冷静さを完全に失った美琴がブルブルと震えながら慌てて葵の後ろに隠れる。
柴門がコモドドラゴンだと判断したのは当たらずとも遠からずと言ったところだろうが...
「待て!?こっちに向かって来る!人の家を壊すのは気が引けるが撃つぞ!ライトボムッ!!」
「ボッ!」
家の中を走り向かって来る何かに危険を感じ、ボマー能力で咄嗟に攻撃を繰り出した!
「ボンッ!」
攻撃は直撃したがその何かは全く怯まず柴門に飛びつく!
「やべぇ!?加減し過ぎた!」
「シャーッ!」
「ガシッ!」
「ぬああああああああああ!!」
飛びついて来た何かが柴門の頭に噛みつことした寸前、口の上下に手を当てて防いだまでは良かったが勢いに負け、両者が抱き合うようにして後ろへ転がった。

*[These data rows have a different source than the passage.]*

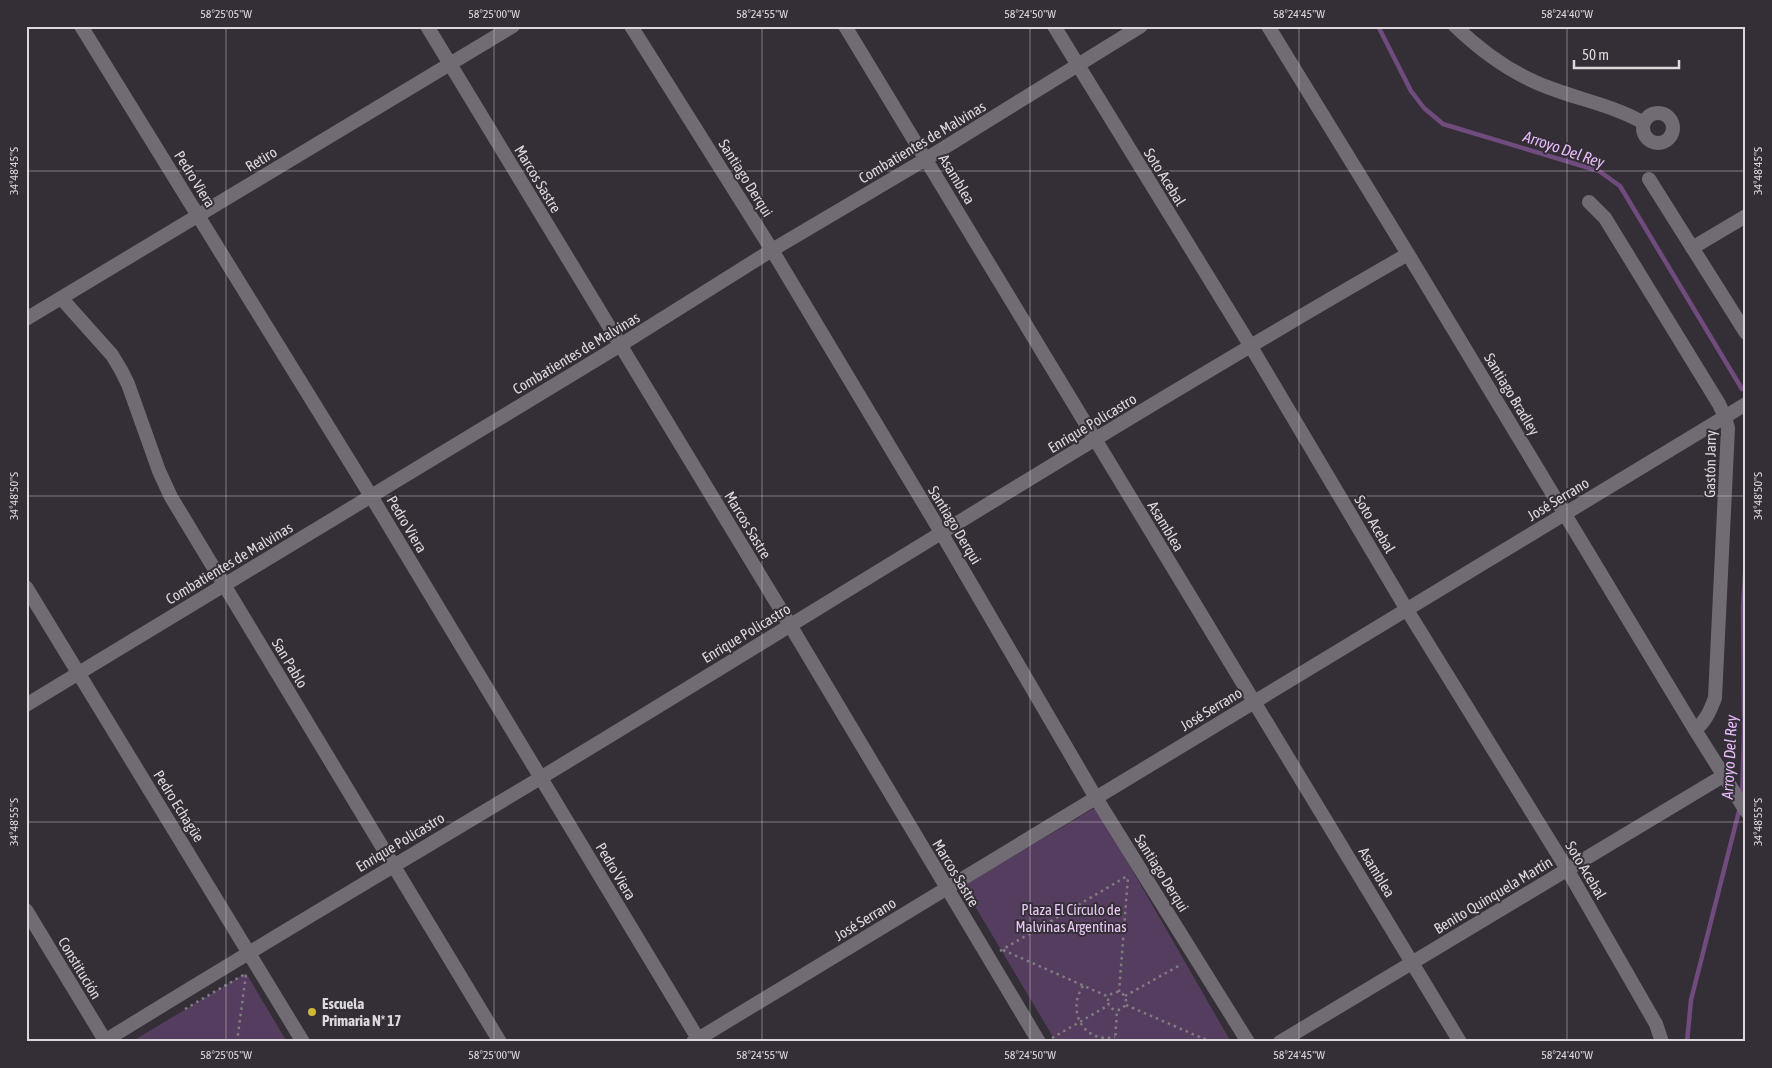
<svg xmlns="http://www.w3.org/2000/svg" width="1772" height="1068" font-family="'Asap Condensed',sans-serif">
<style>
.green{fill:#553d5f}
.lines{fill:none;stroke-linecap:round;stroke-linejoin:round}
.stream{stroke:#704b7e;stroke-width:4.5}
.path{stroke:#807c81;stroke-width:2.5;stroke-dasharray:2.5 4;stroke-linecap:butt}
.minor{stroke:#716c74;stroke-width:14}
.tertiary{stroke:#716c74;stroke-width:14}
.ticks{fill:none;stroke:#dcd9dd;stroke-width:1;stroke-opacity:0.45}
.poi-dot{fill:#d0b837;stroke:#342f36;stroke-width:2}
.labels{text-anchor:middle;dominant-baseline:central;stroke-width:4;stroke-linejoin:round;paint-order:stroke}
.street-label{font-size:15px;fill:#dcd9dd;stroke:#342f36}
.park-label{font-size:15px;fill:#eac9f7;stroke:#342f36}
.poi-label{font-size:15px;font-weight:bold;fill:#dcd9dd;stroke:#342f36;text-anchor:start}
.water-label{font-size:16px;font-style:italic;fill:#e7bbf9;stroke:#342f36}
.neatline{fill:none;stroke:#dcd9dd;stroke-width:2}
.ticks-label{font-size:12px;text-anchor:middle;fill:#dcd9dd}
</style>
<rect width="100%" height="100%" fill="#342f36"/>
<!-- green -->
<path class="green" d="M1096,807L1231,1042H1056L963,886Z
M246,973L287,1042H131Z"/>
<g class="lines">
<!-- stream -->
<path class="stream" d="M1378,26L1411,91L1424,108L1443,124L1599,171L1620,186L1742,389
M1742,797L1744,732L1743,607L1746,558
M1687,1042L1691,1000L1740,807"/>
<!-- path -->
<path class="path" d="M1003,950L1109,997
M1000,951L1129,875
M1083,986C1066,1011 1084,1044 1115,1037
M1108 1001a9 9 0 1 1 18 0a9 9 0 1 1-18 0Z
M1119,992L1128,877
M1125,996L1182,964
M1126,1005L1211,1042
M185,1009L245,974
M1052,1038L1109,1005
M237,1042L246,974
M1115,1042L1117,1010"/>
<!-- minor -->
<path class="minor" d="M81,26L371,496L700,1042
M427,26L790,625L1039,1042
M631,26L772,250L942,534L1096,798L1248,1042
M845,26L1460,1042
M1054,26L1250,345L1407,610L1567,869L1656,1024L1662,1042
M1268,26L1408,254L1695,730L1746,811
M1455,26C1478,48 1504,68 1533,81C1569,98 1609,103 1644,123
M1643 128a15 15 0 1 1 30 0a15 15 0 1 1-30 0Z
M1649,179L1746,333
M1589,202L1605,218L1719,404L1725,417L1728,428L1715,698C1710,711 1706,721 1695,730
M1692,248L1746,216
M62,299L112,355L121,370L128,384L159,471L171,497L500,1042
M26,319L513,26
M26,705L619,346L772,250L926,159L1141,26
M26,910L106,1042
M103,1042C248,952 396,865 542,777C831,602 1116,422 1408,254
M693,1042L1746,404
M1280,1042L1723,776"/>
<!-- tertiary -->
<path class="tertiary" d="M26,587L303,1042"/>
</g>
<!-- ticks -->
<path class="ticks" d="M226,26V1042M494,26V1042M762,26V1042M1030,26V1042M1299,26V1042M1567,26V1042M26,171H1746M26,496H1746M26,822H1746"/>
<!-- markers -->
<circle class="poi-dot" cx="312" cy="1012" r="5"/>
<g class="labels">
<!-- street labels -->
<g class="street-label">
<text transform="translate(922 142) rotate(-31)">Combatientes de Malvinas</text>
<text transform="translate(261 159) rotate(-31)">Retiro</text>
<text transform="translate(1165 177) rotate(58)">Soto Acebal</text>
<text transform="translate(746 178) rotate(58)">Santiago Derqui</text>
<text transform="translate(195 179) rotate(58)">Pedro Viera</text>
<text transform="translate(538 179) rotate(59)">Marcos Sastre</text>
<text transform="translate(957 179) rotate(59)">Asamblea</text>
<text transform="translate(576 353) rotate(-31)">Combatientes de Malvinas</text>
<text transform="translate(1512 394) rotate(59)">Santiago Bradley</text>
<text transform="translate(1092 423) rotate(-31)">Enrique Policastro</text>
<text transform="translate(1710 464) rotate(-89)">Gastón Jarry</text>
<text transform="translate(1558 499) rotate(-31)">José Serrano</text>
<text transform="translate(407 524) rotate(59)">Pedro Viera</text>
<text transform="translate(1375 524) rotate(59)">Soto Acebal</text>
<text transform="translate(748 525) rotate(59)">Marcos Sastre</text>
<text transform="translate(955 525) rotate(59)">Santiago Derqui</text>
<text transform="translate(1166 526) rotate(59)">Asamblea</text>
<text transform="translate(229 563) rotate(-31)">Combatientes de Malvinas</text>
<text transform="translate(746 633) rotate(-31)">Enrique Policastro</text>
<text transform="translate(290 663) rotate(59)">San Pablo</text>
<text transform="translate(1211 709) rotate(-31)">José Serrano</text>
<text transform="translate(179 806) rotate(58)">Pedro Echagüe</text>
<text transform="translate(400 842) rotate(-31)">Enrique Policastro</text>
<text transform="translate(1586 870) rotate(59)">Soto Acebal</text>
<text transform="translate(616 871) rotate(59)">Pedro Viera</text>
<text transform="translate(1377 872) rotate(59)">Asamblea</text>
<text transform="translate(956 873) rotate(59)">Marcos Sastre</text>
<text transform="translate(1162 873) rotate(58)">Santiago Derqui</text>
<text transform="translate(1493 895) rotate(-31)">Benito Quinquela Martín</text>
<text transform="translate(865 919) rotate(-31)">José Serrano</text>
<text transform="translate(80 968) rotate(59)">Constitución</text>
</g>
<!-- park labels -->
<g class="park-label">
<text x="1071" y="909">Plaza El Círculo de<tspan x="1071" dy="17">Malvinas Argentinas</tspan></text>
</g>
<!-- poi labels -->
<g class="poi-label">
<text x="322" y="1003">Escuela<tspan x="322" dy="17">Primaria N* 17</tspan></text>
</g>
<!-- water labels -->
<g class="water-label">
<text transform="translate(1564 149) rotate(19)">Arroyo Del Rey</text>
<text transform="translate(1729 757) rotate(-87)">Arroyo Del Rey</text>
</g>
</g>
<!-- border -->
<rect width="1772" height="1068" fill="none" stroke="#342f36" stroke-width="55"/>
<!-- scale -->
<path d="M1574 60v8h105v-8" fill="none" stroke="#dcd9dd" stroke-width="2.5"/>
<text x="1582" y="60" font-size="15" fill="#dcd9dd" stroke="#342f36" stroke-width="4" paint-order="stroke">50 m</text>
<rect x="28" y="28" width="1716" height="1012" class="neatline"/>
<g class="ticks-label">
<text x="226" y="18">58°25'05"W</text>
<text x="494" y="18">58°25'00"W</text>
<text x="762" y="18">58°24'55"W</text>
<text x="1030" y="18">58°24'50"W</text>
<text x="1299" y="18">58°24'45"W</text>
<text x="1567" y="18">58°24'40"W</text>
<text transform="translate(14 171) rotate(-90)" y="4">34°48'45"S</text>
<text transform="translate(1758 171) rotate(-90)" y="4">34°48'45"S</text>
<text transform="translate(14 496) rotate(-90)" y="4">34°48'50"S</text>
<text transform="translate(1758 496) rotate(-90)" y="4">34°48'50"S</text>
<text transform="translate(14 822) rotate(-90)" y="4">34°48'55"S</text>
<text transform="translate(1758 822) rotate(-90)" y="4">34°48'55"S</text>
<text x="226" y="1059">58°25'05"W</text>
<text x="494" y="1059">58°25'00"W</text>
<text x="762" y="1059">58°24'55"W</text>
<text x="1030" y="1059">58°24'50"W</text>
<text x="1299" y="1059">58°24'45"W</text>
<text x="1567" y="1059">58°24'40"W</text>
</g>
</svg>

数メール転がったところでピタリと止まり、相手が何者か悟った柴門が叫ぶ。
「こいつコモドドラゴンじゃねーーーっ!巨大化したトカゲだ!」
そう、今まさに柴門を噛み砕かんとしている者の正体はトカゲだった。
それもサバンナモニターと呼ばれるオオトカゲの一種で爬虫類の愛好家に人気が高く、昆虫や小動物を主食とする肉食系の動物である。
通常は成長して1mそこそこなのだが、このサバンナモニターは神の戒告の恩恵?を受け、その全長は4mに達するほど巨大であり、もはや恐竜と言って差し支えないだろう。
そのサバンナモニターが上になり、地面を背に仰向けになった状態の柴門が口を閉じさせまいと耐えている。
「くっ...こいつ凄え力だ。美琴!こいつの動きを止めてくれ!」
「さ、柴門君。ごめん。今はちょっと無理かも...」
答えたのは美琴では無く恐怖で硬直してしまっている葵。救援を頼まれた当の美琴はサバンナモニターを目の当たりにした直後、マンガのように泡を吹いて気絶していた。